§ **Passage provided**:
* * * * * * * * *

Two years later, on October 1st 1960 (which is 59 years today) amidst great joy, hope, promise and fanfare, the first of our two chains of servitude and bondage was broken and Nigeria became an independent nation.
I commend Papa and his generation for this great achievement. His motion freed us from the chains and shackles of the external colonial masters and I am very proud of that.
However there is still much work to do. 59 years later we still have the second chain and shackle of bondage and servitude to remove and that is the chain and shackle of our internal colonial masters who have proved to be even more relentless, ruthless and murderous than the first.
Since the end of our civil war in 1970, which resulted in the ethnic cleansing, mass murder and genocide of no less than 3 million innocent Biafran civilians, and despite all acts of provocation and injustice from those that see us as nothing but conquered vassals, the good people of the south and the Middle Belt have been reasonable and restrained and have refused to react violently.
Since independence we have attempted to get a better deal for our people from within a united and "indivisible" Nigeria but we have failed woefully.
Rather than getting better, things are actually getting significantly worse and the noose of slavery and handcuffs of servitude are getting tighter.
His Government is shamelessly, unapologeticallly and unabashedly a Government by the Fulani, for the Fulani and of the Fulani sprinkled with a small handful and pitiful coterie of southern and Middle Belt useful idiots and accursed slaves who have no sense of decency or self-respect, who, like Esau, have traded their future and destiny for a mess of pottage and who have sold their souls to the devil and their peoole down the river.
For the Yoruba people particularly I am convinced that the only way to break that second and last shackle and chain of servitude and bondage is for the South West to exercise her inalienable right of self-determination and leave Nigeria.

* * * * * * * * *

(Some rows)
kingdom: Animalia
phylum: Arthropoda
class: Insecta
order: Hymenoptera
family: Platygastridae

* * * * * * * * *

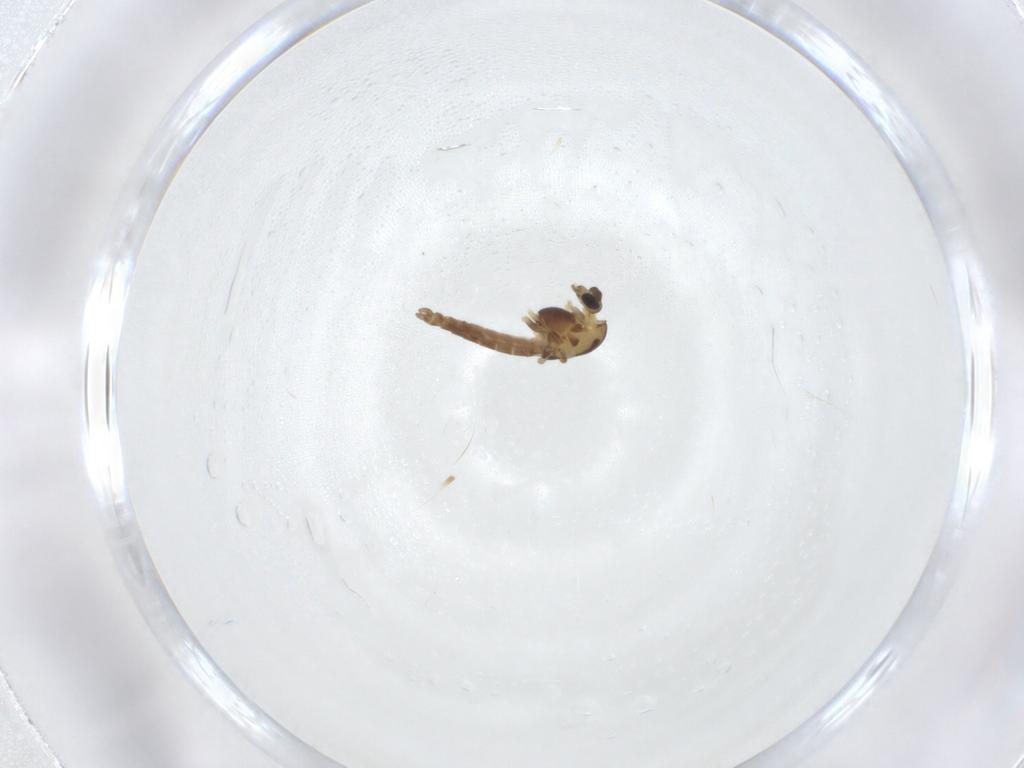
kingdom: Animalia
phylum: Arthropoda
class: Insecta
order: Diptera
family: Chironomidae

* * * * * * * * *

§ **Requirement A**: According to the passage on Nigerian independence, on what date did Nigeria become an independent nation?
§ **Requirement B**: Carry on the passage on Nigerian independence past its final sentence.

§ **Reply A**: October 1st 1960

§ **Reply B**:
The battle for restructuring which many of us have supported and fought for over the last 25 years is long lost and its advocates are no longer being heard.
They have met our reasonable demands for devolution of power and the establishment of an equitable and true Federation where all men, regardless of ethnic nationality or faith, are regarded as being equal before God, with an uncharitable and unreasonable display and unequivocal and unprecedented degree of arrogance and impunity.
Yet we as a people those of us that are interested in freedom can no longer continue to subject ourselves to the indignity of living in the insufferable bondage that they have forced and foisted on us.
Given the foregoing, the only option left for us if we are to maintain our self-respect and dignity and win our freedom is division and separation.
The Yoruba people, always so ready to accept and accomodate others and always so liberal and generous, deserve no less.
My father and his generation broke the first chain of servitude which was the bondage of the British.
It is my sacred duty and divine obligation and that of members of mine to break the second chain which is the bondage and subjugation of the Fulani. We shall not fail.